Pour vous pitcher sans vous spoilier, voici le point de départ de l'histoire :
Quand Lucie revient dans la maison qui l'a vue grandir, pour la première fois depuis bien longtemps, c'est pour y retrouver sa mère agonisante.
Et quand cette dernière meurt, la jeune femme va découvrir qu'un fantôme hante les lieux.


Nouvelle - 1.99€
Disponible dans toutes les librairies numériques

Les premières précommandes sont disponibles !

A quelques jours de leur date de parution sur 51 librairies numériques, le 7 mai 2014, retrouvez le roman En Série -journal d'un tueur en version longue  inédite et et 10 nouvelles, dont l'inédit Lucie, en précommande sur les plateformes proposant ce service.
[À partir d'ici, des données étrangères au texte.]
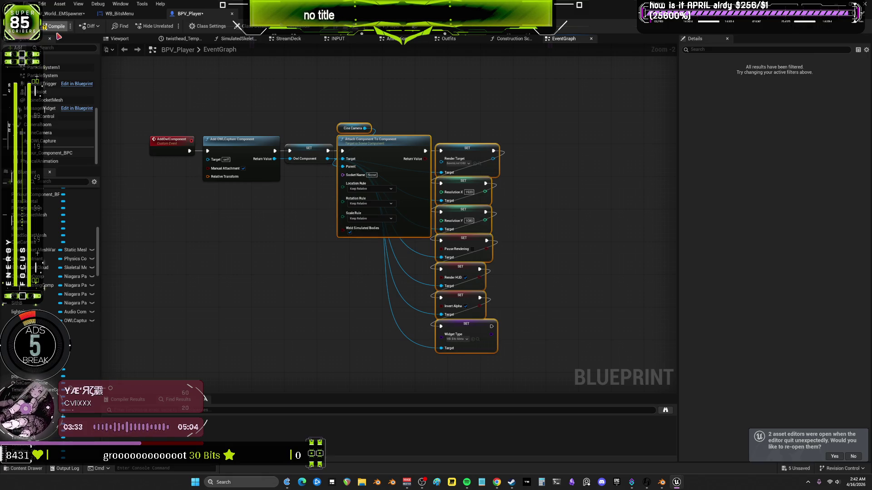
Add the Resolution, Pause Rendering, Render HUD, Invert Alpha and Widget Type SET nodes to the selection
scroll(399, 103, up, 2)
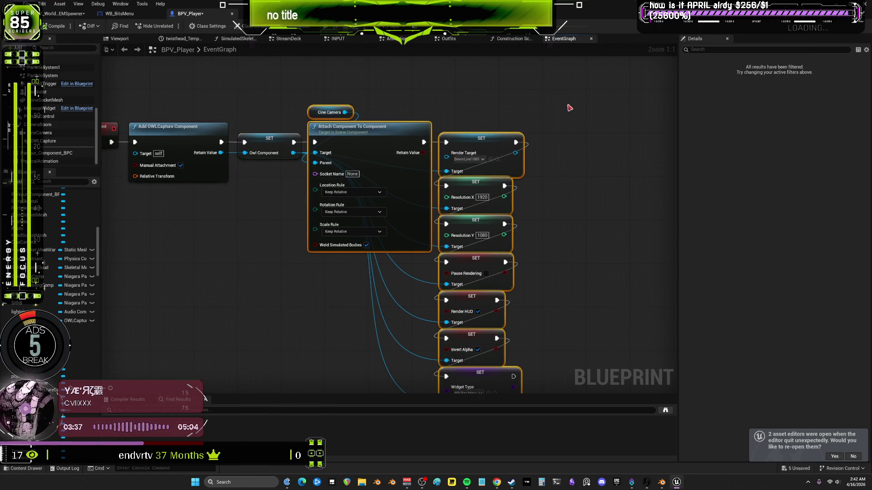
scroll(572, 137, down, 2)
click(481, 318)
Retrouvez les liens sur la page Livres de ce blog.

mardi 29 avril 2014

Reboot - Les nouvelles couvertures

D'ici quelques jours, la majorité de mes titres déjà publiés - et l'inédit "Lucie" - seront de nouveau à la vente.
D'ici là, je vous présente d'ores et déjà les nouvelles couvertures de ces onze titres:














vendredi 25 avril 2014

Nouveau projet : à mi-parcours de la première étape

Me voilà donc à la moitié de l'écriture de mon nouveau projet, un feuilleton en six épisodes, une saison 1 de ce qui pourrait bien devenir une série récurrente – je l'ai en tout cas imaginé comme tel.

Cette histoire, je l'ai depuis longtemps dans mes cartons – une dizaine d'années, à peu près. Elle est née sous la forme d'un script télévisé, projet avorté, mais que j'ai gardé dans un coin.
Je m'étais promis, en 2011, de me lancer dans la "novellisation" de ce scénario, mais l'avais plus d'une fois repoussé, accaparé par d'autres travaux. Je ne m'y suis finalement remis que récemment – mi –février, pour être précis.
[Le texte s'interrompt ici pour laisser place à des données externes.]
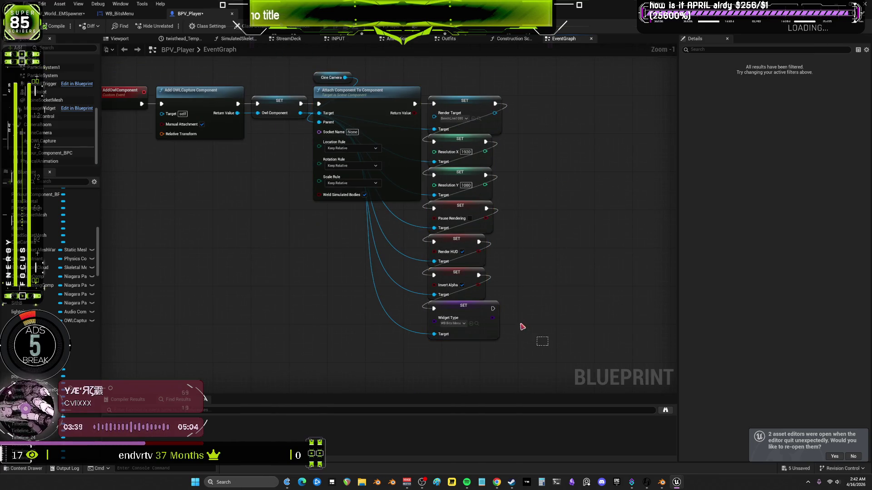
mouse_move(536, 328)
mouse_down()
mouse_move(506, 302)
mouse_move(462, 227)
mouse_move(476, 205)
mouse_move(475, 150)
mouse_up()
mouse_move(549, 150)
mouse_down()
mouse_move(477, 187)
mouse_move(495, 199)
mouse_up()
Aujourd'hui, les premiers jets des trois premiers épisodes sont écrits : c'est l'occasion de faire une petite pause et de prendre un peu de recul.
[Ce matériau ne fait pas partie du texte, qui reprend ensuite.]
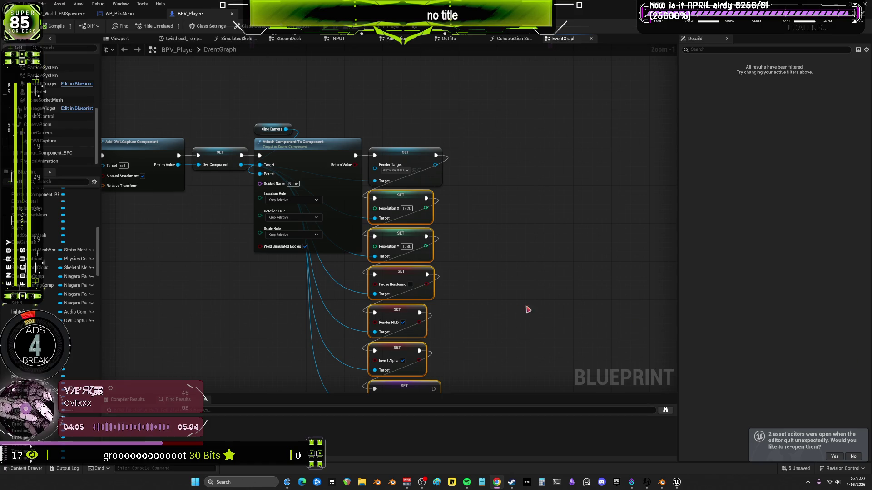
scroll(384, 261, up, 1)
Dans l'ensemble, j'ai gardé la trame centrale du scénario d'origine, mais les libertés qu'autorise un feuilleton littéraire (je n'aime pas utiliser ce terme, mais bon…) m'ont amené à pas mal la triturer et à la faire dévier. Des psychologies plus fouillées ont modifié naturellement les comportements et les relations entre personnages. Le budget illimité d'un texte, vis-à-vis de celui forcément plus étroit d'une série filmée (décors, figurants, effets spéciaux… les multiplier ne coûte pas plus cher à écrire), a évidemment tout autant fléchi la narration. Et bien sûr, les petites idées qui se sont pointées sans que je le leur demande, insistant pour que je leur décroche un rôle, ont elles aussi influé sur l'évolution de la trame.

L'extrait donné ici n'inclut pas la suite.